▶ _WORK REQUIRED_
Count the lines below that contain the string "있습니다", treating case as significant. Reply with the number alone.

▶ _DATA FOR THIS TASK_

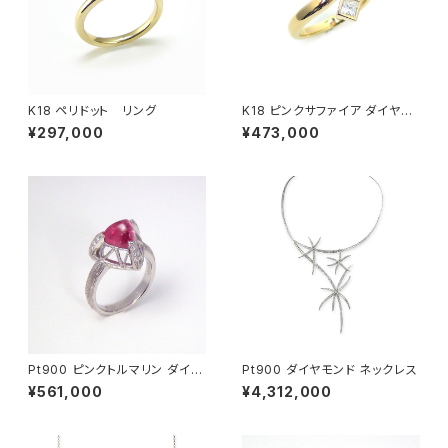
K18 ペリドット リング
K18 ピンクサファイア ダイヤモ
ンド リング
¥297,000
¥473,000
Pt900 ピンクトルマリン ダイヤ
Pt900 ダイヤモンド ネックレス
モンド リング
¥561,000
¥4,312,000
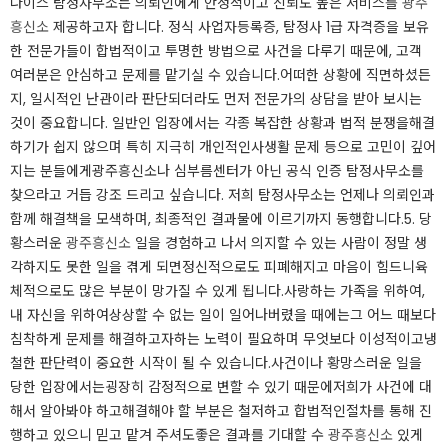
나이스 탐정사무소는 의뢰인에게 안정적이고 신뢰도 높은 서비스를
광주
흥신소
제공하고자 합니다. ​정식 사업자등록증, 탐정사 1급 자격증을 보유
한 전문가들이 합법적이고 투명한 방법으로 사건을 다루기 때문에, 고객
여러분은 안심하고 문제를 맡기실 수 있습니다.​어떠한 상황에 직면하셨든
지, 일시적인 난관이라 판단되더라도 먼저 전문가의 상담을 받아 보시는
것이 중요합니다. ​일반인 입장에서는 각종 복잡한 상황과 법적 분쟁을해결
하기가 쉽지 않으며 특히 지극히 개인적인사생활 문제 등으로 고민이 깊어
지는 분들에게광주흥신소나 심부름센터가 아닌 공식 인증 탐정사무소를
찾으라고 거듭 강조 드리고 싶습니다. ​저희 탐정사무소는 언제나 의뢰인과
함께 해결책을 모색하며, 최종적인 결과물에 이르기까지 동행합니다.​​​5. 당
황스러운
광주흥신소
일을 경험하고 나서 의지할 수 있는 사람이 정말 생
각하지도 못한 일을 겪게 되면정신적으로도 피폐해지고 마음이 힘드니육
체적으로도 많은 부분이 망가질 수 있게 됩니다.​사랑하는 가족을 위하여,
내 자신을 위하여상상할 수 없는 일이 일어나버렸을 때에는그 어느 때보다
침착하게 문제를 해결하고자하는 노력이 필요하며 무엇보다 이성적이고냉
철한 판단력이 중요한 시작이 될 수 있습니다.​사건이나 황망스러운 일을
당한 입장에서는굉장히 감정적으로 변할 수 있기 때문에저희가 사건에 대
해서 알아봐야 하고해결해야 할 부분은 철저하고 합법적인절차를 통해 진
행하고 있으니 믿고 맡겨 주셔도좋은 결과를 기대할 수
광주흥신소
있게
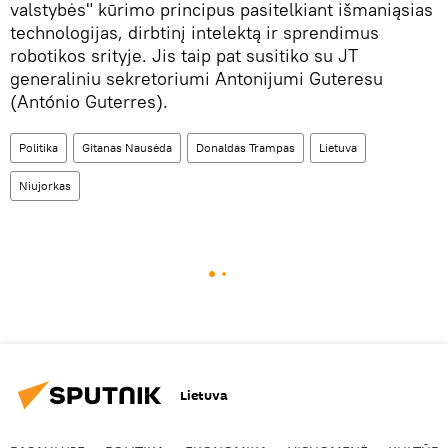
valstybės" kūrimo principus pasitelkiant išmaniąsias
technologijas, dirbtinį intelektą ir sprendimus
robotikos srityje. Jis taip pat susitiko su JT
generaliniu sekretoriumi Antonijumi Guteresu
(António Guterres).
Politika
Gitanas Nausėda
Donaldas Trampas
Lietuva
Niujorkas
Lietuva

▶ _SOLUTION TO THIS EXERCISE_
2